Although this might be a rather controversial question, I think it is a very interesting and maybe important self reflecting question. Of course there is no right or wrong answers, as my lecturers sometimes like to emphasise.
I usually wake up every morning and read the guardian, specifically its comments section which is a particular interesting section (most days)
Thinking about it though, I realise that most of the things I read on it are not relevant to myself. They speak of wars, problems society in general is facing, there are calls for mobilisation in regards to recycling, civil rights or some new found scandal.
These things are important to know of course and certainly interesting. Nonetheless I am reading the opinion of someone else. Someone who I have no reason to believe has a better or more righteous opinion than myself. I can not help it sometimes but think, in reflection, that they are maybe even influencing my own opinion, whether for good or bad.

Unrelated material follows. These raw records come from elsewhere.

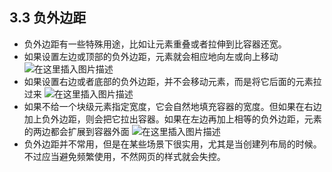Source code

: ## 3.3 负外边距
 - 负外边距有一些特殊用途，比如让元素重叠或者拉伸到比容器还宽。
 - 如果设置左边或顶部的负外边距，元素就会相应地向左或向上移动
	![在这里插入图片描述](https://img-blog.csdnimg.cn/20210124233130793.png?x-oss-process=image/watermark,type_ZmFuZ3poZW5naGVpdGk,shadow_10,text_aHR0cHM6Ly9ibG9nLmNzZG4ubmV0L0FuaXRhU3Vu,size_16,color_FFFFFF,t_70)
 - 如果设置右边或者底部的负外边距，并不会移动元素，而是将它后面的元素拉过来
	![在这里插入图片描述](https://img-blog.csdnimg.cn/20210124233223734.png?x-oss-process=image/watermark,type_ZmFuZ3poZW5naGVpdGk,shadow_10,text_aHR0cHM6Ly9ibG9nLmNzZG4ubmV0L0FuaXRhU3Vu,size_16,color_FFFFFF,t_70)
 - 如果不给一个块级元素指定宽度，它会自然地填充容器的宽度。但如果在右边加上负外边距，则会把它拉出容器。如果在左边再加上相等的负外边距，元素的两边都会扩展到容器外面
![在这里插入图片描述](https://img-blog.csdnimg.cn/20210124233600947.png)
 - 负外边距并不常用，但是在某些场景下很实用，尤其是当创建列布局的时候。不过应当避免频繁使用，不然网页的样式就会失控。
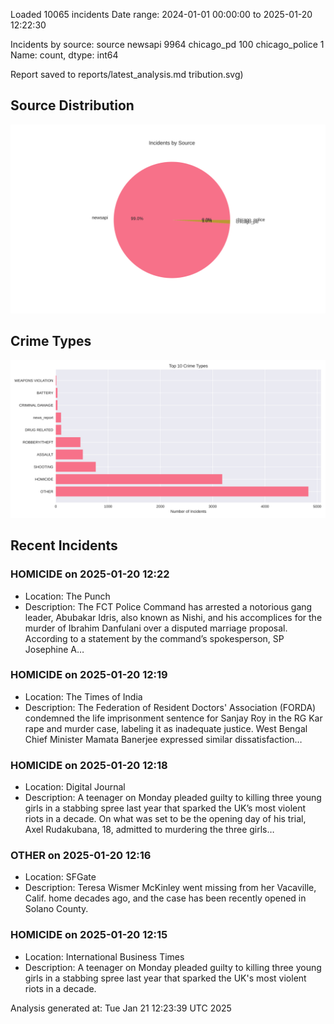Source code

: 
Loaded 10065 incidents
Date range: 2024-01-01 00:00:00 to 2025-01-20 12:22:30

Incidents by source:
source
newsapi           9964
chicago_pd         100
chicago_police       1
Name: count, dtype: int64

Report saved to reports/latest_analysis.md
tribution.svg)

## Source Distribution
![Source Distribution](images/source_distribution.svg)

## Crime Types
![Crime Types](images/crime_types.svg)

## Recent Incidents

### HOMICIDE on 2025-01-20 12:22
- Location: The Punch
- Description: The FCT Police Command has arrested a notorious gang leader, Abubakar Idris, also known as Nishi, and his accomplices for the murder of Ibrahim Danfulani over a disputed marriage proposal. According to a statement by the command’s spokesperson, SP Josephine A…


### HOMICIDE on 2025-01-20 12:19
- Location: The Times of India
- Description: The Federation of Resident Doctors' Association (FORDA) condemned the life imprisonment sentence for Sanjay Roy in the RG Kar rape and murder case, labeling it as inadequate justice. West Bengal Chief Minister Mamata Banerjee expressed similar dissatisfaction…


### HOMICIDE on 2025-01-20 12:18
- Location: Digital Journal
- Description: A teenager on Monday pleaded guilty to killing three young girls in a stabbing spree last year that sparked the UK’s most violent riots in a decade. On what was set to be the opening day of his trial, Axel Rudakubana, 18, admitted to murdering the three girls…


### OTHER on 2025-01-20 12:16
- Location: SFGate
- Description: Teresa Wismer McKinley went missing from her Vacaville, Calif. home decades ago, and the case has been recently opened in Solano County.


### HOMICIDE on 2025-01-20 12:15
- Location: International Business Times
- Description: A teenager on Monday pleaded guilty to killing three young girls in a stabbing spree last year that sparked the UK's most violent riots in a decade.

Analysis generated at: Tue Jan 21 12:23:39 UTC 2025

I do not like my opinion to be influenced not based on facts, but words someone wrote without giving it too much thought. If their opinions are not based on facts or superior knowledge why should I give them the opportunity to influence myself, especially when bearing in mind that most of them have an agenda.
The guardian newspaper is of course very different from hacker news. Hacker News is a community which besides trying to take advantage of the fact that there is strength in numbers, i.e someone likes a story, others decide whether they like it or not, if many like a story, then there is a good chance that it is a good story, it also has a certain "code of conduct". Going further, as far as the website itself is concerned, the signal to noise ratio is high. There is a lot of good and interesting content.

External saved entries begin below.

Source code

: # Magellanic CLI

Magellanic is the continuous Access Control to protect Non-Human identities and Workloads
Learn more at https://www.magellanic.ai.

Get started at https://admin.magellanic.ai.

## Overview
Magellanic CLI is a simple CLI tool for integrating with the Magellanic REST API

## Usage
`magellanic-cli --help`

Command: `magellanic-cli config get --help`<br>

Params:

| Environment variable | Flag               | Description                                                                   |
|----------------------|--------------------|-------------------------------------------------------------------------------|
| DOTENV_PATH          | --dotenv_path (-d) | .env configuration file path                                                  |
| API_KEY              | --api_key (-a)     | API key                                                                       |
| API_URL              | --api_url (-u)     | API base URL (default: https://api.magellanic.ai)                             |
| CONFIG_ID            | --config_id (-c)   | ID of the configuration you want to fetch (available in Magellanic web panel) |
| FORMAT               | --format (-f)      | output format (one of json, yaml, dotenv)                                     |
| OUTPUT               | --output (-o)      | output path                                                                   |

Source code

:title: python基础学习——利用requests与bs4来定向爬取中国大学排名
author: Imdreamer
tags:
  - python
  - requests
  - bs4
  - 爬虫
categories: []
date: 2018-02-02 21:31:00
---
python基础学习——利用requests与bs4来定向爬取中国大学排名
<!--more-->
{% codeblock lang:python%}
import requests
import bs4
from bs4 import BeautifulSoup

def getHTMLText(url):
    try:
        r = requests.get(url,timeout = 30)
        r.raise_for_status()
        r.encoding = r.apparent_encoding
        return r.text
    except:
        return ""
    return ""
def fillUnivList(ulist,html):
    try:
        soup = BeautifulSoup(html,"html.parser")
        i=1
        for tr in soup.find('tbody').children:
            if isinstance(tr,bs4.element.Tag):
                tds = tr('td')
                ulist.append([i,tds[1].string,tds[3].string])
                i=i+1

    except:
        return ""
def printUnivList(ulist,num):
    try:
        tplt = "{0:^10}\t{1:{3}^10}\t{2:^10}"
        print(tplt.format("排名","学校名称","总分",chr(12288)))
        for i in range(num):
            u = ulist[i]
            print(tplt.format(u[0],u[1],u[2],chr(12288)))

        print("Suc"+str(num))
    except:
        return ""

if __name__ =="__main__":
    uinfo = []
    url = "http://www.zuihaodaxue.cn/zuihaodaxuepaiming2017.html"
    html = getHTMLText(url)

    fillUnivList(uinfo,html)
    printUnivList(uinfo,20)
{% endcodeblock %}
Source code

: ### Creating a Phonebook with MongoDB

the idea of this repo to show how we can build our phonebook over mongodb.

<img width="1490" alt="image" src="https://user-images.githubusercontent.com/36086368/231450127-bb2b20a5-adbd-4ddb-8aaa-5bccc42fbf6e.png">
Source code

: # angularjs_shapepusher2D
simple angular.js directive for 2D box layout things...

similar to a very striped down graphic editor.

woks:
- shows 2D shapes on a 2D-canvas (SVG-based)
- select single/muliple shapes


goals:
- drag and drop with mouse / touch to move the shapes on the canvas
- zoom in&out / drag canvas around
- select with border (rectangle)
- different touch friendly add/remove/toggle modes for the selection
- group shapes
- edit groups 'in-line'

The question though is whether interesting is good enough.
This particular website seems to appeal to the above average intellect crowd who require intellectual stimulation, but is it a waste of time?
I have mentioned the guardian, one of UK's leading newspapers, and compared it somewhat on this particular point to hacker news. Therefore I do not mean whether hacker news per se is a waste of time, I am speaking of the activity itself.
The activity can be defined as spending time reading fragmented material which is interesting to know, but not necessarily relevant to yourself. Material which is not relevant to yourself might not mean practically useless or that it does not indirectly effect your thinking and ability to perform. Nonetheless it does seem to mean in the context of this particular activity that it is knowledge somewhat remote with no use besides some mental ejaculation.
I do not wish to come accross as someone who would rather be isolated to his own enclave without wishing to know what goes on in the world, or find out interesting things such as the finding of a study about psychopathy. I am naturaly interested on many things and believe they have contributed to some extend towards my perception of the world.
The question is whether those 4 hour or so in the morning reading the guardian newspaper and then the articles on hackers news are worth it.
What do you think?
I considered shutting the site down for a couple hours a day. More people disliked that idea than liked it
http://news.ycombinator.com/item?id=372593
but the vote was close enough that I might still try it.